ÉRASE UNA VEZ


ÉRASE UNA VEZ


Editorial LaTribuna
ÉRASE una vez –remotos tiempos difíciles de precisar– cuando las cosas se resolvían de otra manera. Lejana, para las juventudes prometedoras de ahora –hipnotizadas por la somnífera influencia de los aparatos celulares– la última Asamblea Nacional Constituyente que redactó la Constitución vigente. La tarea recayó en fuerzas políticas –las históricas y los retoños– que se disputaron el favor popular en elecciones convocadas para el propósito de restaurar el Estado de Derecho, después de 16 largos años de gobiernos militares. Los políticos de entonces, pese a sus ancestrales y naturales rivalidades, encontraron forma de anteponer los intereses nacionales a las actitudes cerriles. La delicada responsabilidad consistía en interpretar las ansiedades, los temores, los anhelos del soberano, con miras a construirle un sólido marco jurídico a la nación. Para evitar tardanza innecesaria y alegatos bizantinos en el hemiciclo, fue integrada una comisión coordinadora, constituida por diputados de los partidos representados, con la encomienda de estudiar, discutir y sugerir el texto de los artículos que se presentaban diariamente a discusión y aprobación de la asamblea.

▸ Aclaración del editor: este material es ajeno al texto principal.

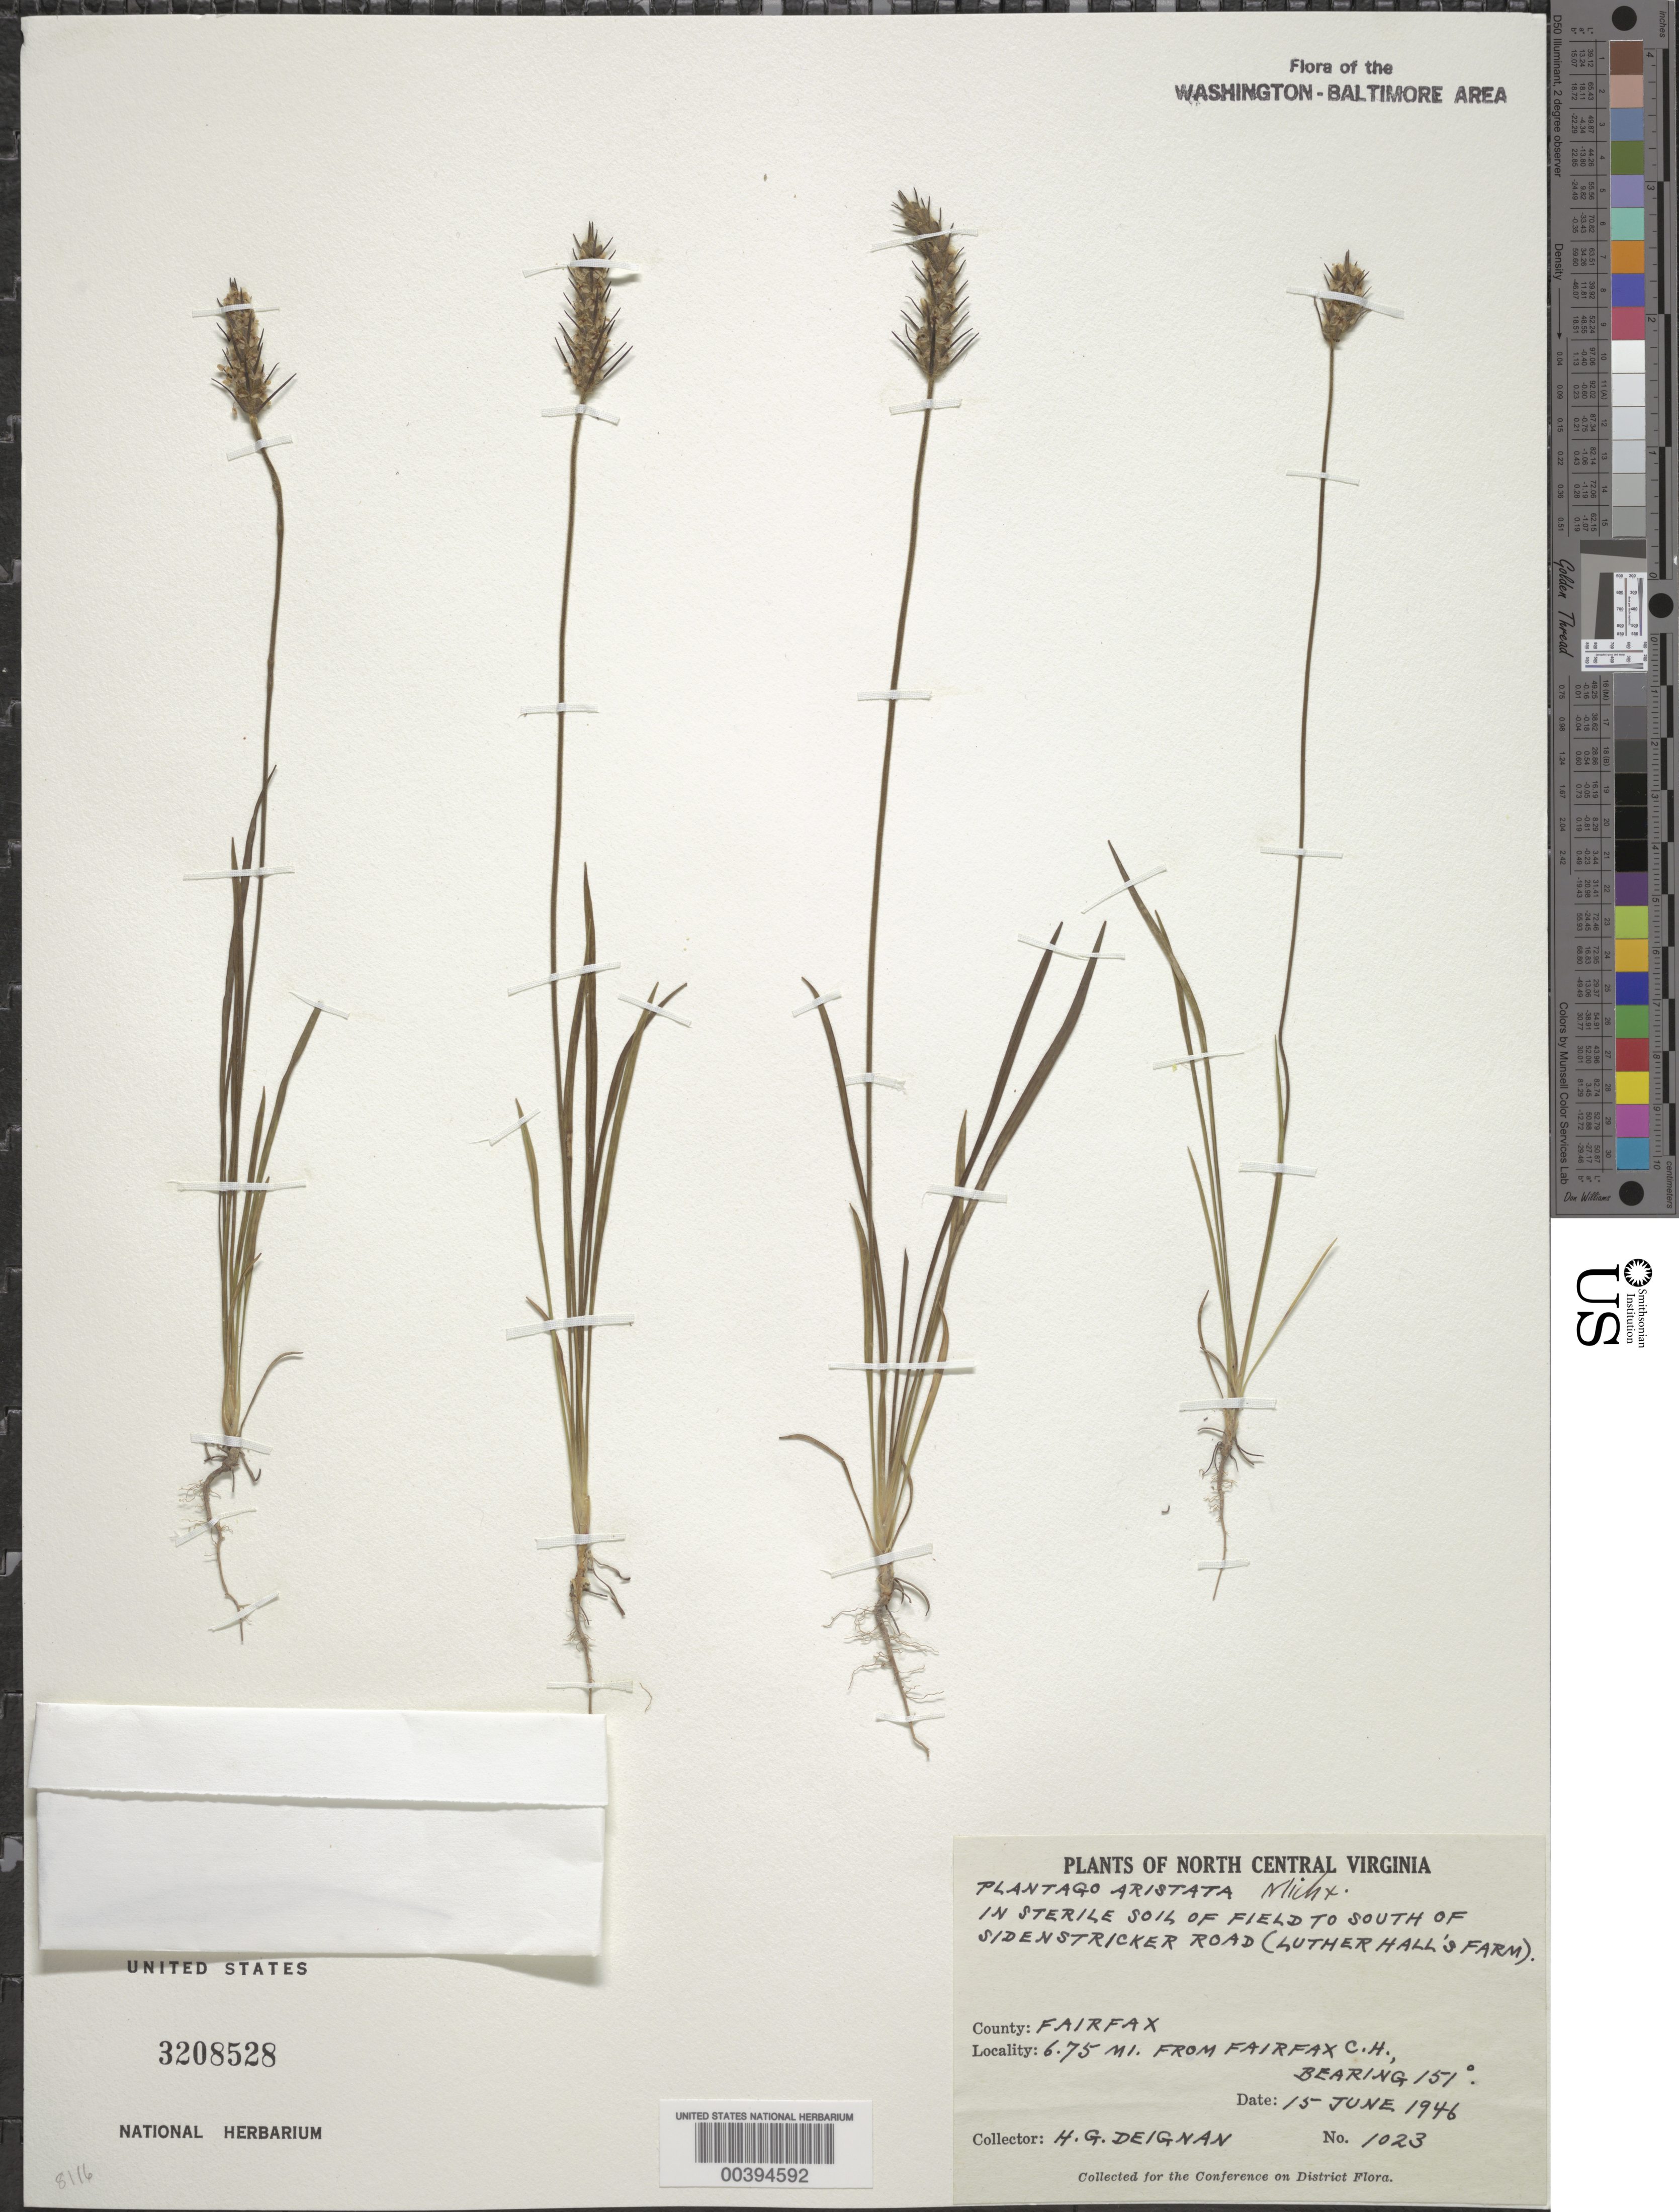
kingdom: Plantae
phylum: Tracheophyta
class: Magnoliopsida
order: Lamiales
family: Plantaginaceae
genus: Plantago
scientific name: Plantago aristata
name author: Michx.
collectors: H. Deignan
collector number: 1023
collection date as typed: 15 Jun 1946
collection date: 1946-06-15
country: United States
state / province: Virginia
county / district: Fairfax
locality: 6.75 M from Fairfax Court House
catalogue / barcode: US 3208528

La redacción consensuada por la comisión especial era explicada y defendida en el pleno como resultado del consenso partidario. Los textos a veces sufrían modificaciones, a ratos se producían encontronazos verbales, los oradores se enfrascaban en debates jurídicos o en polémicas académicas, afloraban las diferencias políticas pero, en términos generales, el trabajo de la coordinadora simplificó enormemente la discusión parlamentaria en el recinto legislativo. Las intervenciones usualmente eran para ilustrar a la cámara sobre el fruto de los arreglos producidos en base a negociaciones que, por lo general, eran ratificadas con el voto unánime de los diputados. El esfuerzo por encontrar puntos coincidentes, dentro de una pluralidad de criterios y de intereses, garantizó que el texto constitucional fuera la más cercana interpretación de la voluntad colectiva del país, no la posición dogmática de ninguno de los grupos. Esa práctica, no concluyó allí. Así, por iniciativa propia, o bajo la mediación de la autoridad electoral, los directivos de los partidos se reunían habitualmente para fortalecer el sistema democrático. Introdujeron reformas al estamento jurídico electoral –sin necesidad de injerencias ajenas– como también, producto más del diálogo cívico que de la imposición, lograron conciliar diferencias para resolver las crisis, afianzar la confianza en el sistema y evitar trastornos en el proceso electoral.

No sabríamos decir exactamente qué fue lo que alteró esa costumbre de ventilar estos importantes temas de país; ni a partir de qué momento se perdió el buen hábito de la condescendencia política. ¿Sería todo ese odio instigado por insensatos durante el conflicto aquel que ocasionó semejante atmósfera de antagonismo y desconfianza? ¿Qué produjo esos niveles de intolerancia en la sociedad, la estrechez de mentalidad que impide desafiar los gigantescos desafíos nacionales, con un sentido de más unidad, de mayor compromiso sobre propósitos comunes y de metas compartidas? Es algo que merece reflexión si se quiere superar este asfixiante ambiente de mal humor que ahoga cualquier posibilidad de levantar cabeza.